By the fourth quarter numbers:
- Intelligent Cloud operating income was $12.86 billion followed by Productivity and Business Processes operating income of $10.14 billion.
- More Personal Computing operating income was $4.92 billion.
- Office Commercial revenue ws up 12% and Office Consumer revenue was up 3%.
- LinkedIn revenue was up 10%.
- Dynamics 365 revenue growth was 19%.
- Windows revenue was up 7%.
Microsoft said first quarter revenue will be between $63.8 billion and $64.8 billion.
Takeaways from the conference call include:
- Microsoft is adding Azure AI customers, but remains capacity constrained. Nadella said: "We now have over 60,000 Azure AI customers, up nearly 60% year-over-year, and average spend per customer continues to grow."

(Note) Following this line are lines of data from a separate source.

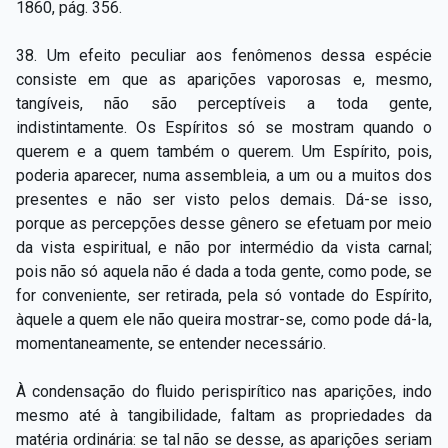
1860, pág. 356.
38. Um efeito peculiar aos fenômenos dessa espécie
consiste em que as aparições vaporosas e, mesmo,
tangíveis, não são perceptíveis a toda gente,
indistintamente. Os Espíritos só se mostram quando o
querem e a quem também o querem. Um Espírito, pois,
poderia aparecer, numa assembleia, a um ou a muitos dos
presentes e não ser visto pelos demais. Dá-se isso,
porque as percepções desse gênero se efetuam por meio
da vista espiritual, e não por intermédio da vista carnal;
pois não só aquela não é dada a toda gente, como pode, se
for conveniente, ser retirada, pela só vontade do Espírito,
àquele a quem ele não queira mostrar-se, como pode dá-la,
momentaneamente, se entender necessário.
À condensação do fluido perispirítico nas aparições, indo
mesmo até à tangibilidade, faltam as propriedades da
matéria ordinária: se tal não se desse, as aparições seriam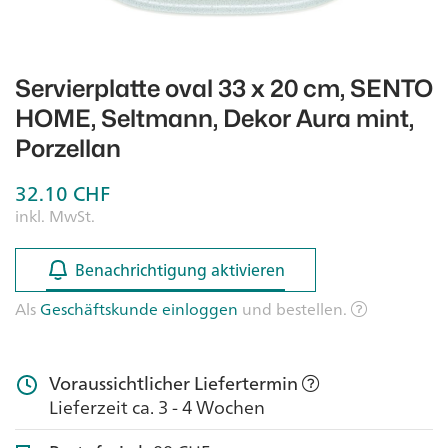
Servierplatte oval 33 x 20 cm, SENTO
HOME, Seltmann, Dekor Aura mint,
Porzellan
32.10
CHF
inkl. MwSt.
Benachrichtigung aktivieren
Benachrichtigung aktivieren
Als
Geschäftskunde einloggen
und bestellen.
Voraussichtlicher Liefertermin
Lieferzeit ca. 3 - 4 Wochen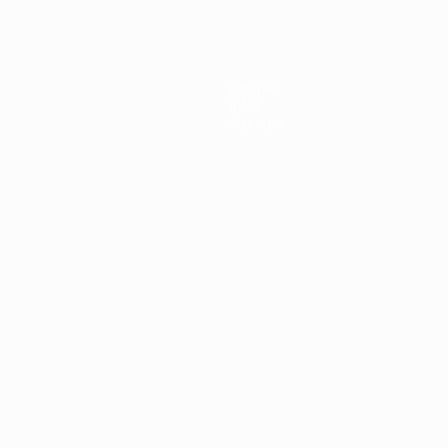
Équipes
Infos
À propos
Português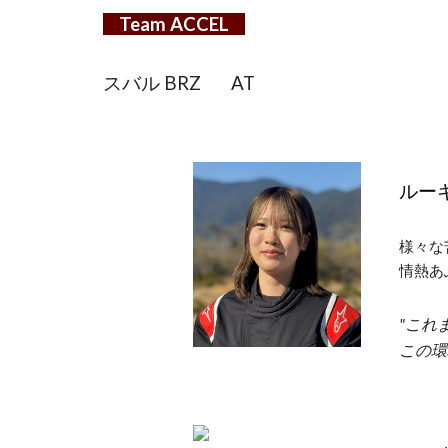
Team ACCEL
スバル BRZ
AT
ルー
様々な
情熱あ
"これ
この環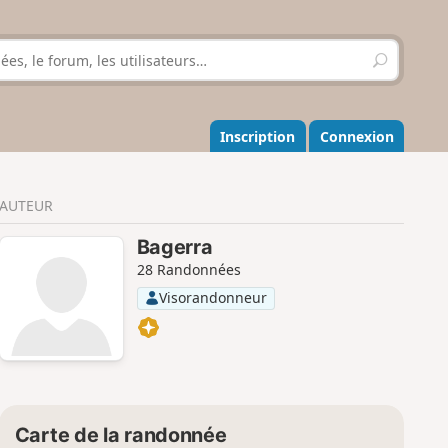
R
e
c
h
e
Inscription
Connexion
r
c
h
AUTEUR
e
r
Bagerra
28 Randonnées
Visorandonneur
Carte de la randonnée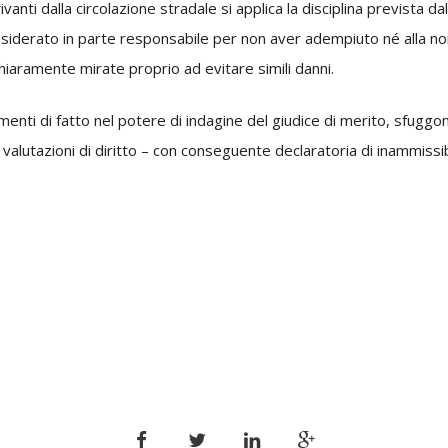
anti dalla circolazione stradale si applica la disciplina prevista dall
siderato in parte responsabile per non aver adempiuto né alla nor
 chiaramente mirate proprio ad evitare simili danni.
enti di fatto nel potere di indagine del giudice di merito, sfuggon
 valutazioni di diritto – con conseguente declaratoria di inammissibi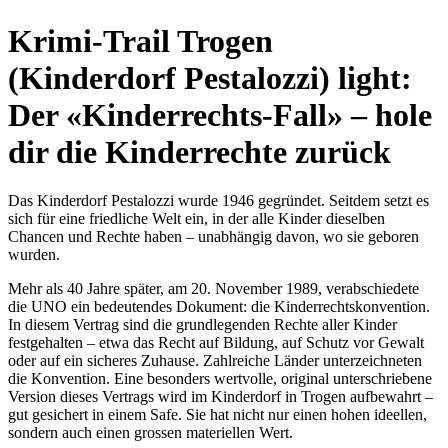
Krimi-Trail Trogen
(Kinderdorf Pestalozzi) light:
Der «Kinderrechts-Fall» – hole
dir die Kinderrechte zurück
Das Kinderdorf Pestalozzi wurde 1946 gegründet. Seitdem setzt es
sich für eine friedliche Welt ein, in der alle Kinder dieselben
Chancen und Rechte haben – unabhängig davon, wo sie geboren
wurden.
Mehr als 40 Jahre später, am 20. November 1989, verabschiedete
die UNO ein bedeutendes Dokument: die Kinderrechtskonvention.
In diesem Vertrag sind die grundlegenden Rechte aller Kinder
festgehalten – etwa das Recht auf Bildung, auf Schutz vor Gewalt
oder auf ein sicheres Zuhause. Zahlreiche Länder unterzeichneten
die Konvention. Eine besonders wertvolle, original unterschriebene
Version dieses Vertrags wird im Kinderdorf in Trogen aufbewahrt –
gut gesichert in einem Safe. Sie hat nicht nur einen hohen ideellen,
sondern auch einen grossen materiellen Wert.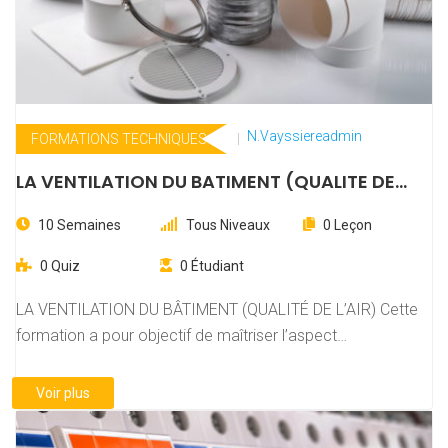
N.vayssiereadmin
FORMATIONS TECHNIQUES
LA VENTILATION DU BATIMENT (QUALITE DE
L’AIR)
10 Semaines
Tous Niveaux
0 Leçon
0 Quiz
0 Étudiant
LA VENTILATION DU BÂTIMENT (QUALITÉ DE L’AIR) Cette
formation a pour objectif de maîtriser l’aspect…
Voir plus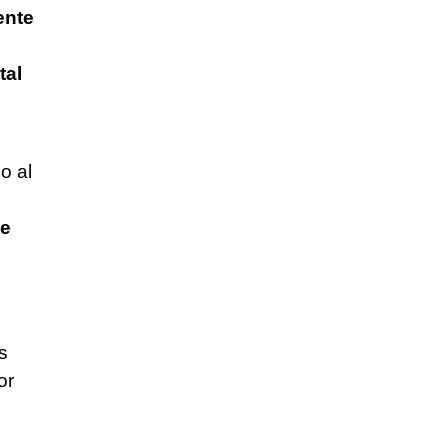
ente
tal
o al
de
s
or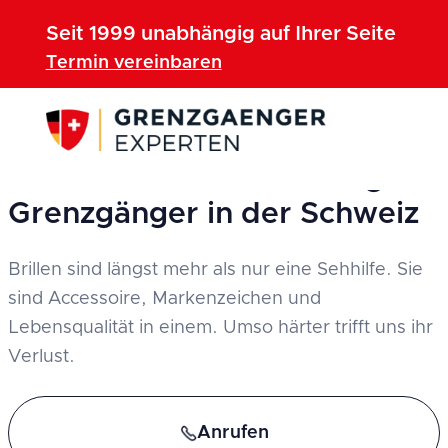
Seit 1999 unabhängig auf Ihrer Seite
Termin vereinbaren
Brillenzusatzversicherung für
Grenzgänger in der Schweiz
Brillen sind längst mehr als nur eine Sehhilfe. Sie
sind Accessoire, Markenzeichen und
Lebensqualität in einem. Umso härter trifft uns ihr
Verlust.
Anrufen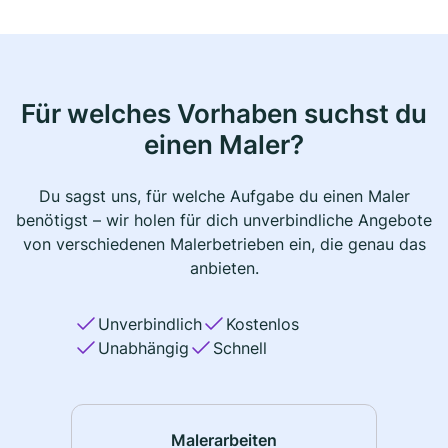
Für welches Vorhaben suchst du
einen Maler?
Du sagst uns, für welche Aufgabe du einen Maler
benötigst – wir holen für dich unverbindliche Angebote
von verschiedenen Malerbetrieben ein, die genau das
anbieten.
Unverbindlich
Kostenlos
Unabhängig
Schnell
Malerarbeiten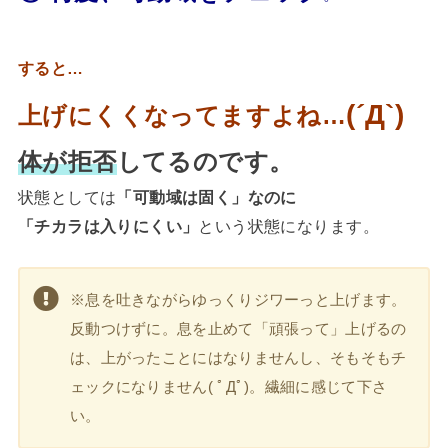
すると…
(´Д`)
上げにくくなってますよね…
体が拒否
してるのです。
状態としては
「可動域は固く」なのに
「チカラは入りにくい」
という状態になります。
※
息を吐きながらゆっくりジワーっと上げます。
反動つけずに。息を止めて「頑張って」上げるの
は、上がったことにはなりませんし、そもそもチ
ェックになりません( ﾟДﾟ)
。繊細に感じて下さ
い。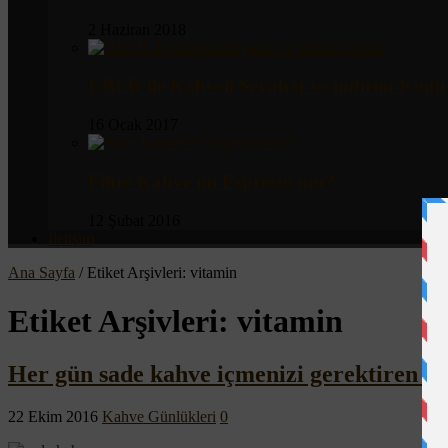
2 Haziran 2018
UBER ile Kahveli Seyahat ve indirim Kodu
16 Ocak 2017
Filtre Kahve mi Espresso mu?
12 Şubat 2016
İletişim
Ana Sayfa
/
Etiket Arşivleri: vitamin
Etiket Arşivleri:
vitamin
Her gün sade kahve içmenizi gerektiren 12
22 Ekim 2016
Kahve Günlükleri
0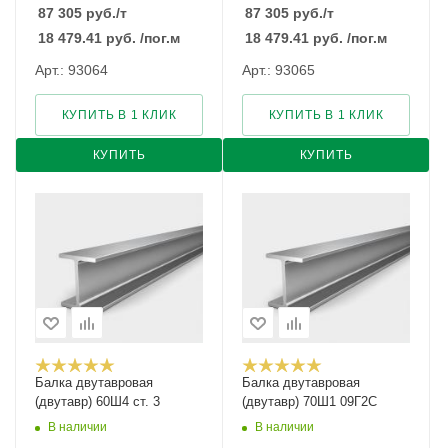
87 305
руб.
/т
87 305
руб.
/т
18 479.41
руб.
/пог.м
18 479.41
руб.
/пог.м
Арт.: 93064
Арт.: 93065
КУПИТЬ В 1 КЛИК
КУПИТЬ В 1 КЛИК
КУПИТЬ
КУПИТЬ
Балка двутавровая
Балка двутавровая
(двутавр) 60Ш4 ст. 3
(двутавр) 70Ш1 09Г2С
В наличии
В наличии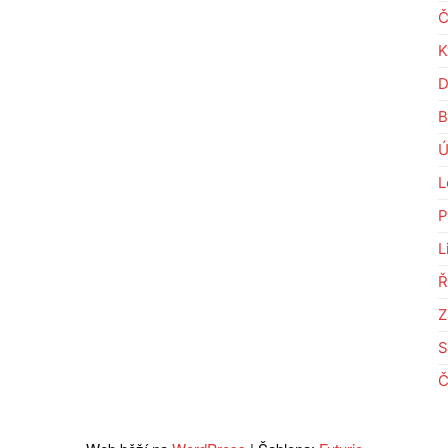
Č
K
D
B
Ú
L
P
L
Ř
Z
S
Č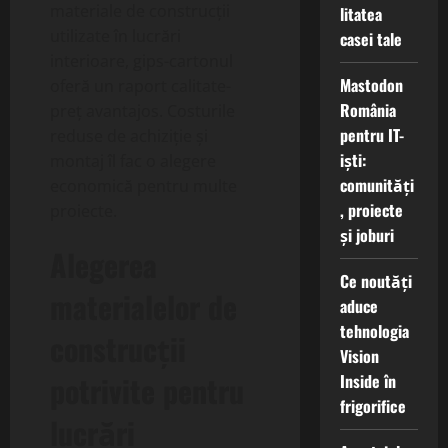
materiale de construcții
litatea
utilizate în lucrări
casei tale
interioare, gips-cartonul
Mastodon
oferă un raport calitate-
România
preț avantajos. Costurile
pentru IT-
reduse de achiziție și
iști:
montaj îl fac o alegere
comunități
economică pentru multe
, proiecte
proiecte.
și joburi
Alegerea
Ce noutăți
materialelor de
aduce
tehnologia
construcții
Vision
potrivite pentru
Inside în
frigorifice
lucrări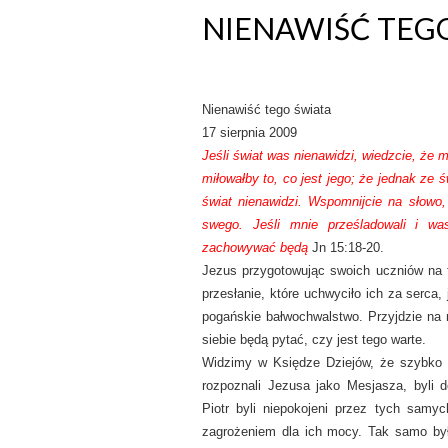
NIENAWIŚĆ TEG
Nienawiść tego świata
17 sierpnia 2009
Jeśli świat was nienawidzi, wiedzcie, że m
miłowałby to, co jest jego; że jednak ze 
świat nienawidzi. Wspomnijcie na słowo
swego. Jeśli mnie prześladowali i wa
zachowywać będą
Jn 15:18-20.
Jezus przygotowując swoich uczniów na to
przesłanie, które uchwyciło ich za serca, 
pogańskie bałwochwalstwo. Przyjdzie na 
siebie będą pytać, czy jest tego warte.
Widzimy w Księdze Dziejów, że szybko pr
rozpoznali Jezusa jako Mesjasza, byli 
Piotr byli niepokojeni przez tych samyc
zagrożeniem dla ich mocy. Tak samo był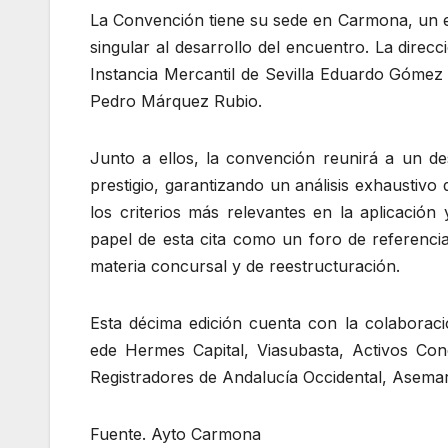
La Convención tiene su sede en Carmona, un e
singular al desarrollo del encuentro. La direc
Instancia Mercantil de Sevilla Eduardo Gómez
Pedro Márquez Rubio.
Junto a ellos, la convención reunirá a un de
prestigio, garantizando un análisis exhaustivo
los criterios más relevantes en la aplicación
papel de esta cita como un foro de referencia
materia concursal y de reestructuración.
Esta décima edición cuenta con la colaboraci
ede Hermes Capital, Viasubasta, Activos Conc
Registradores de Andalucía Occidental, Asemar
Fuente. Ayto Carmona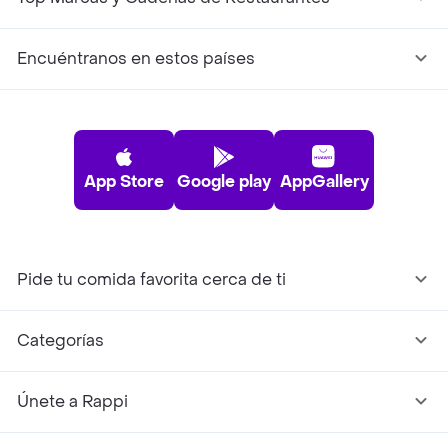
Encuéntranos en estos países
App Store
Google play
AppGallery
Pide tu comida favorita cerca de ti
Categorías
Únete a Rappi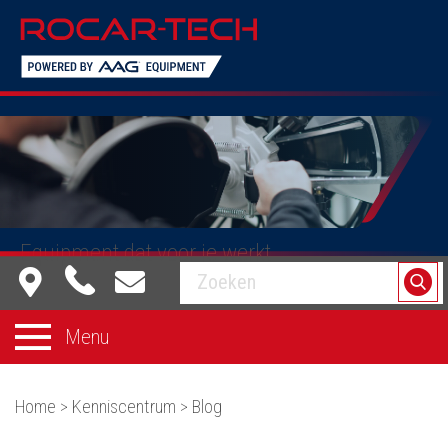
Equipment dat voor je werkt
Menu
Home
>
Kenniscentrum
>
Blog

- Models as a service customers doubled sequentially in the fourth quarter.
- Copilot accounted for 40% of GitHub's revenue growth in the fourth quarter. Nadella said Copilot was driving growth across the portfolio. He said: "Copilot customers increased more than 60% quarter-over-quarter. Feedback has been positive, with majority of enterprise customers coming back to purchase more seats. All-up, the number of customers with more than 10,000 seats more than doubled quarter-over-quarter, including Capital Group, Disney, Dow, Kyndryl, Novartis. And EY alone will deploy Copilot to 150,000 of its employees."
- Capital expenditures will continue to grow for the AI buildout. Hood said: "Capital expenditures including finance leases were $19 billion, in line with expectations, and cash paid for PP&E was $13.9 billion. Cloud and AI related spend represents nearly all of total capital expenditures. Within that, roughly half is for infrastructure needs where we continue to build and lease datacenters that will support monetization over the next 15 years and beyond. The remaining cloud and AI related spend is primarily for servers, both CPUs and GPUs, to serve customers based on demand signals. For the full fiscal year, the mix of our cloud and AI related spend was similar to Q4."
- The genAI payoff will take time for Microsoft and will drive growth across the product line, said Nadella. He added: "At the end of the day, GenAI is just software. So it is really translating into fundamentally growth on what has been our M365 SaaS offering with a newer offering that is the Copilot SaaS offering, which today is on a growth rate that's faster than any other previous generation of software we launched as a suite in M365. That's, I think, the best way to describe it."